### What you have to do:
Up to and including the line that holds "[00:00.000]", copy every line of the records below exactly, starting at the first; leave pictures out.

### Data records:
● ● ● ● ●

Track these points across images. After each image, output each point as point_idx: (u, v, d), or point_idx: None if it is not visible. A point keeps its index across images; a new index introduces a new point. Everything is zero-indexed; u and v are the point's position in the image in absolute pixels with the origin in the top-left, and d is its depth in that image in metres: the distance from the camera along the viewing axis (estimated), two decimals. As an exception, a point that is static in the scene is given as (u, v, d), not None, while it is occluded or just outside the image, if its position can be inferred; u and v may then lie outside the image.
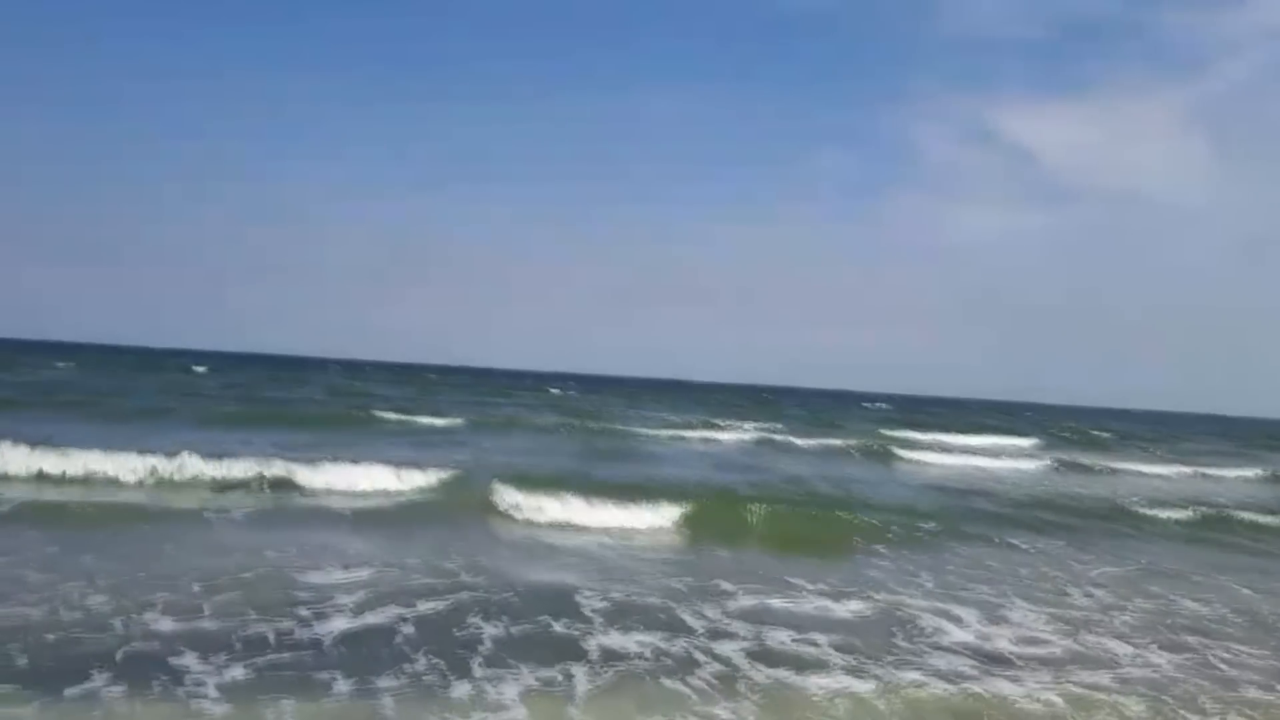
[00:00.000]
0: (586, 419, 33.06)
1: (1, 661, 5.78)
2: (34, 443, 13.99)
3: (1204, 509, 17.33)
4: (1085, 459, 30.14)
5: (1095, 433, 52.69)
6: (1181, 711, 6.22)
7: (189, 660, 6.02)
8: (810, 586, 9.40)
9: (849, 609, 8.58)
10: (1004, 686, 6.49)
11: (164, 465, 13.43)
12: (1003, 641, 7.72)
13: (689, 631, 7.45)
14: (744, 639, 7.33)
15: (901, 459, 26.88)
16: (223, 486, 13.17)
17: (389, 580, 8.45)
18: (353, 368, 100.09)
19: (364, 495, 13.41)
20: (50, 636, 6.29)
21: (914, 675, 6.61)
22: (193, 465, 13.56)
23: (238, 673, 5.87)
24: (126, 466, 13.30)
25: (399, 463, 15.11)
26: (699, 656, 6.79)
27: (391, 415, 28.93)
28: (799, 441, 29.81)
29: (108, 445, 14.31)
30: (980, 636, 7.85)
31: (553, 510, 12.53)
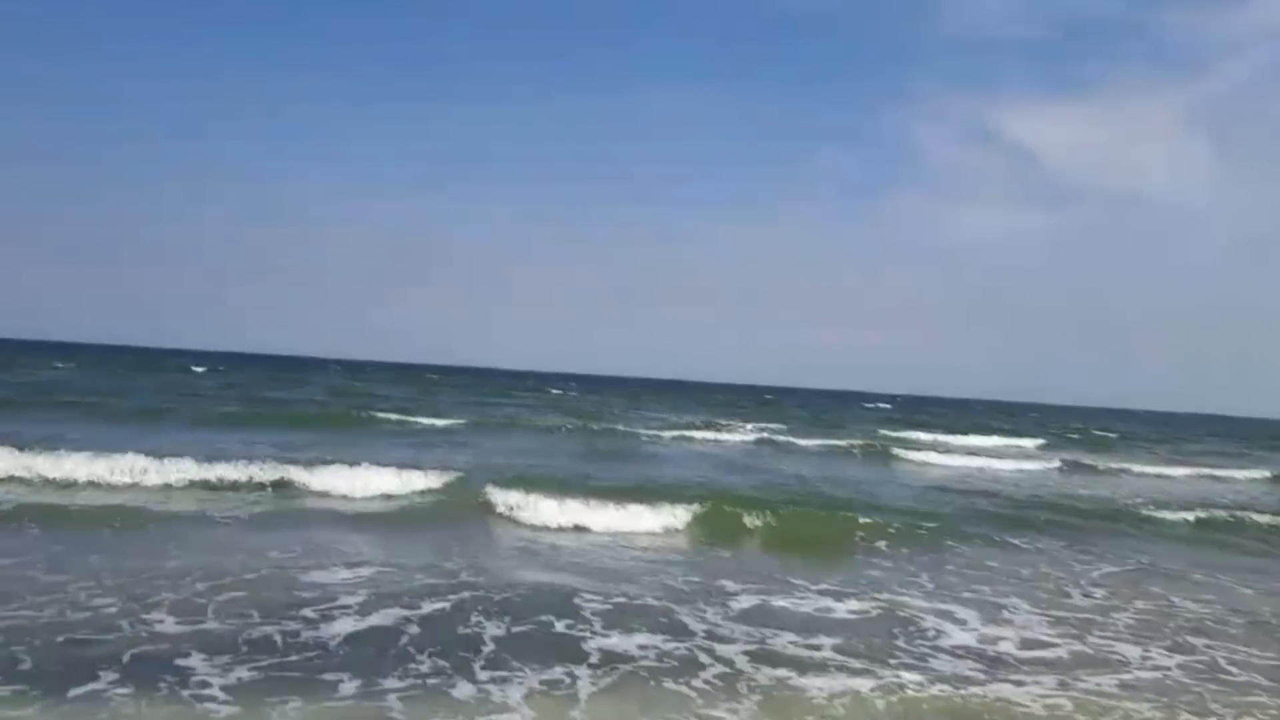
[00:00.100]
0: (588, 419, 33.08)
1: (7, 662, 5.79)
2: (34, 443, 14.02)
3: (1212, 511, 17.32)
4: (1089, 459, 30.13)
5: (1099, 433, 52.70)
6: (1191, 716, 6.21)
7: (195, 661, 6.03)
8: (812, 587, 9.41)
9: (851, 610, 8.58)
10: (1006, 689, 6.50)
11: (164, 466, 13.44)
12: (1005, 643, 7.73)
13: (691, 633, 7.46)
14: (746, 640, 7.33)
15: (903, 459, 26.88)
16: (223, 487, 13.18)
17: (391, 581, 8.46)
18: (353, 368, 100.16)
19: (365, 496, 13.42)
20: (54, 637, 6.31)
21: (916, 677, 6.62)
22: (193, 466, 13.57)
23: (243, 673, 5.88)
24: (126, 467, 13.29)
25: (400, 464, 15.12)
26: (702, 658, 6.80)
27: (392, 415, 28.93)
28: (800, 442, 29.82)
29: (107, 446, 14.33)
30: (983, 638, 7.85)
31: (554, 511, 12.52)
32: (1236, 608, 9.61)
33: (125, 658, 6.01)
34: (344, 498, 13.27)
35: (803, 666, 6.74)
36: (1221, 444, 50.02)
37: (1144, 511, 16.98)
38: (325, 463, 14.50)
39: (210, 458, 14.16)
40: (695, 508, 13.00)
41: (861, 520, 13.10)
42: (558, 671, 6.31)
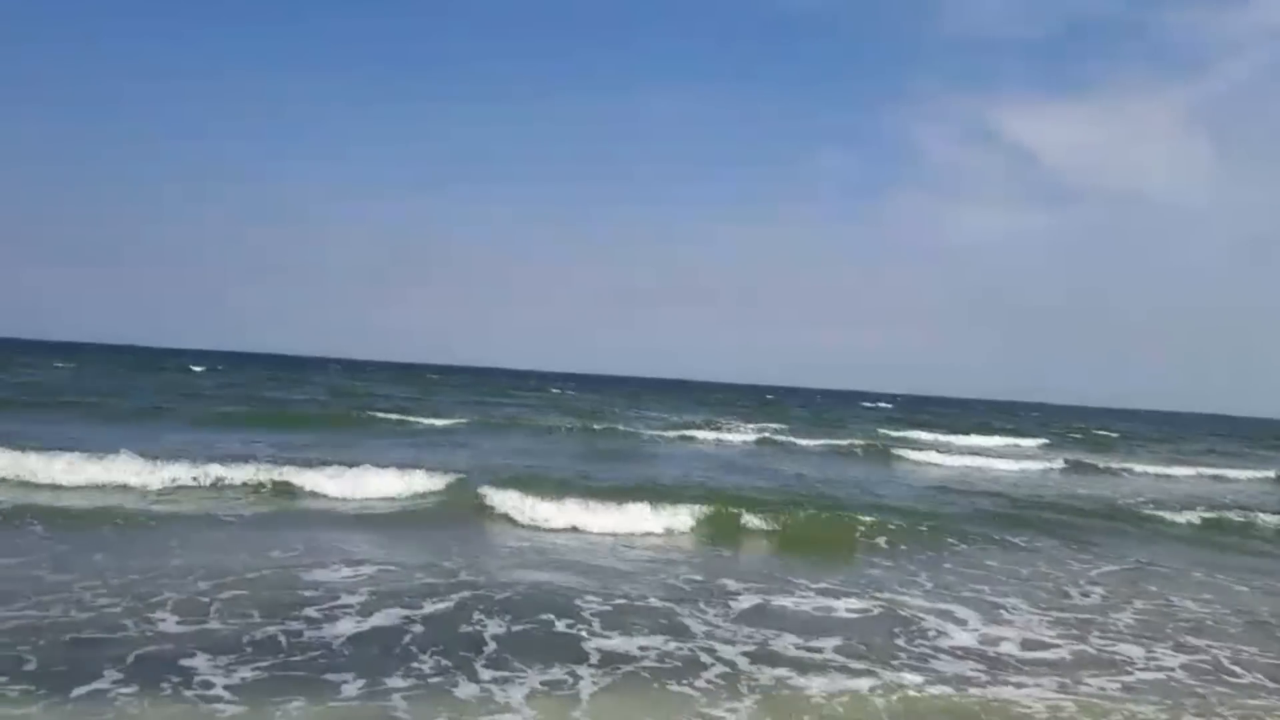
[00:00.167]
0: (588, 419, 33.09)
1: (12, 661, 5.80)
2: (34, 443, 14.04)
3: (1213, 511, 17.32)
4: (1090, 459, 30.13)
5: (1100, 433, 52.69)
6: (1196, 719, 6.23)
7: (198, 660, 6.05)
8: (813, 586, 9.42)
9: (852, 610, 8.60)
10: (1007, 690, 6.51)
11: (164, 466, 13.44)
12: (1006, 643, 7.74)
13: (692, 633, 7.48)
14: (747, 640, 7.35)
15: (904, 459, 26.89)
16: (223, 487, 13.19)
17: (392, 581, 8.47)
18: (353, 368, 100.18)
19: (365, 497, 13.43)
20: (59, 636, 6.33)
21: (917, 678, 6.63)
22: (193, 466, 13.57)
23: (247, 673, 5.90)
24: (126, 467, 13.30)
25: (400, 464, 15.13)
26: (703, 658, 6.82)
27: (392, 415, 28.95)
28: (801, 442, 29.83)
29: (107, 446, 14.34)
30: (984, 638, 7.87)
31: (554, 511, 12.54)
32: (1238, 608, 9.62)
33: (129, 657, 6.03)
34: (344, 498, 13.28)
35: (804, 667, 6.76)
36: (1224, 444, 50.02)
37: (1145, 511, 16.99)
38: (325, 463, 14.52)
39: (210, 458, 14.18)
40: (696, 508, 13.01)
41: (862, 520, 13.12)
42: (559, 671, 6.33)
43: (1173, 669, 7.25)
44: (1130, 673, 7.10)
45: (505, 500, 12.87)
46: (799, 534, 12.58)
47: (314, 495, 13.33)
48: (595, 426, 29.95)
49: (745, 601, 8.66)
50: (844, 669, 6.75)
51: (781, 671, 6.61)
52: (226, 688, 5.63)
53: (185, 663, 6.00)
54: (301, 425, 24.57)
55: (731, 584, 9.36)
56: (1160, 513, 16.81)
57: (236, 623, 6.91)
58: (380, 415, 28.87)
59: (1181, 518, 16.46)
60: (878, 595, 9.23)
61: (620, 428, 30.53)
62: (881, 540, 12.34)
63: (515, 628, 7.30)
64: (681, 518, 12.75)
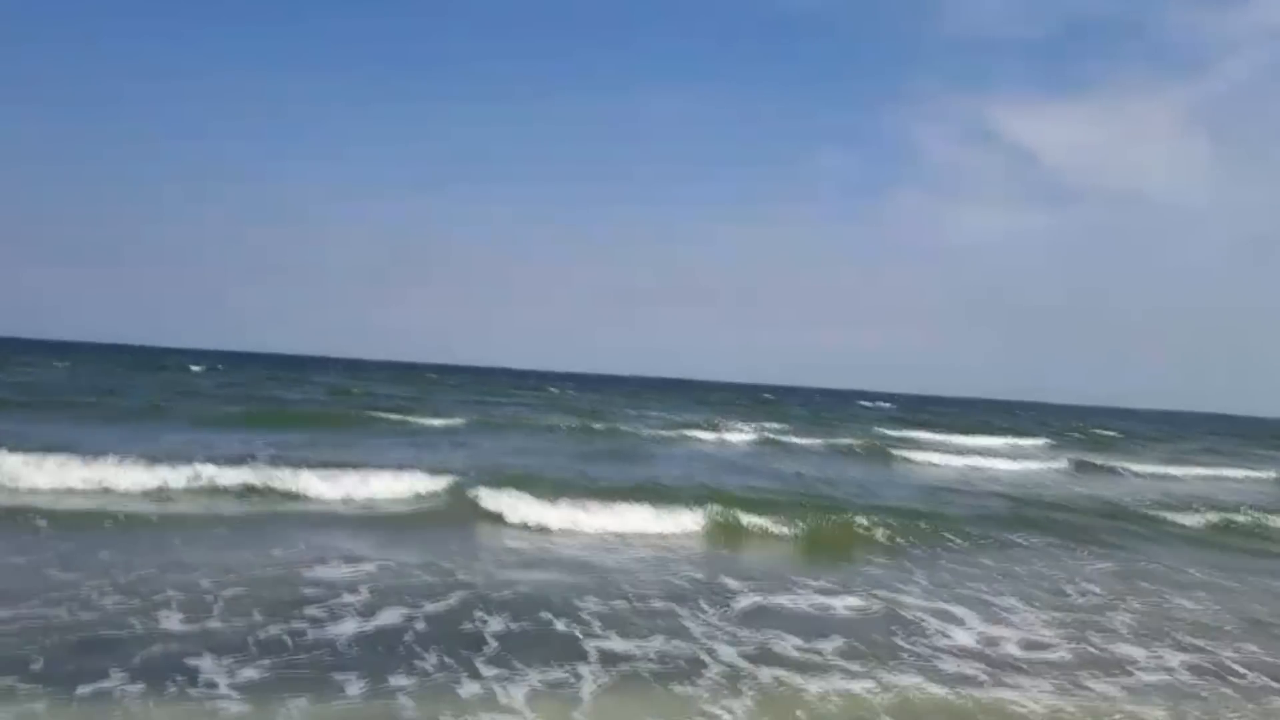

● ● ● ● ●

### Response:
Track these points across images. After each image, output each point as point_idx: (u, v, d), or point_idx: None if it is not visible. A point keeps its index across images; a new index introduces a new point. Everything is zero-indexed; u and v are the point's position in the image in absolute pixels with the origin in the top-left, and d is its depth in that image in metres: the distance from the camera along the viewing axis (estimated), two decimals. As an exception, a point that is static in the scene is given as (u, v, d), not None, while it is occluded or just outside the image, if its position can be inferred; u and v may then lie outside the image.
[00:00.000]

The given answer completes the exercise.